The Fraud Act 2006 and digital fraud committee said “failure to prevent fraud” should be introduced as a new corporate criminal offence to further incentivise all industries to contribute to stopping scams.
The telecoms sector needs to do more to stop scam messages before they reach their victims and combat spoof calls, the committee said, while the tech sector must tackle fraudsters who are using online advertising and social media platforms to lure people.
Plans to hold platforms to account for fraudulent advertising used on their services through the Online Safety Bill must be strengthened, the committee said.
It said that the financial services sector has been “bounced into action” by the costs of reimbursing customers who have lost out to fraud.
“Until all fraud-enabling industries fear significant financial, legal and reputational risk for their failure to prevent fraud, they will not act,” the report said.

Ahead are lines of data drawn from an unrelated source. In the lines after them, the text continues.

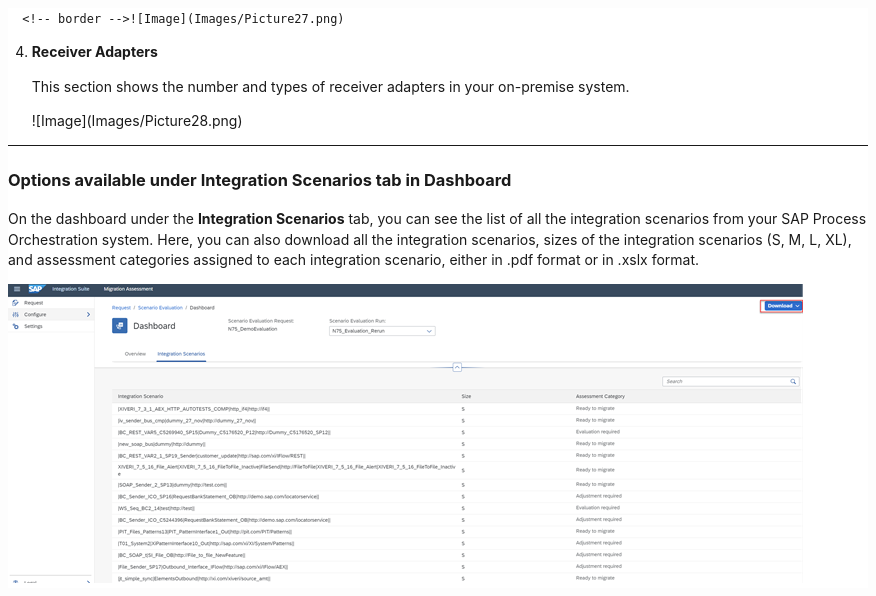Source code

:       <!-- border -->![Image](Images/Picture27.png)

4. **Receiver Adapters**
   
      This section shows the number and types of receiver adapters in your on-premise system.

      <!-- border -->![Image](Images/Picture28.png)

---

### Options available under Integration Scenarios tab in Dashboard

On the dashboard under the **Integration Scenarios** tab, you can see the list of all the integration scenarios from your SAP Process Orchestration system. Here, you can also download all the integration scenarios, sizes of the integration scenarios (S, M, L, XL), and assessment categories assigned to each integration scenario, either in .pdf format or in .xslx format.

   ![Image](Images/Picture29.png)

It added: “The private sector must be encouraged to combat fraud not only through facing the threat of corporate criminal liability or regulatory action, but also through the creation of a safe harbour for the sharing of data for the purposes of preventing fraud.”
Civil liberties groups including Big Brother Watch and Liberty have previously voiced concerns the Online Safety Bill is damaging to free speech on the internet.
The two organisations among others wrote a letter to Culture Secretary Michelle Donelan in September urging an overhaul of the Bill.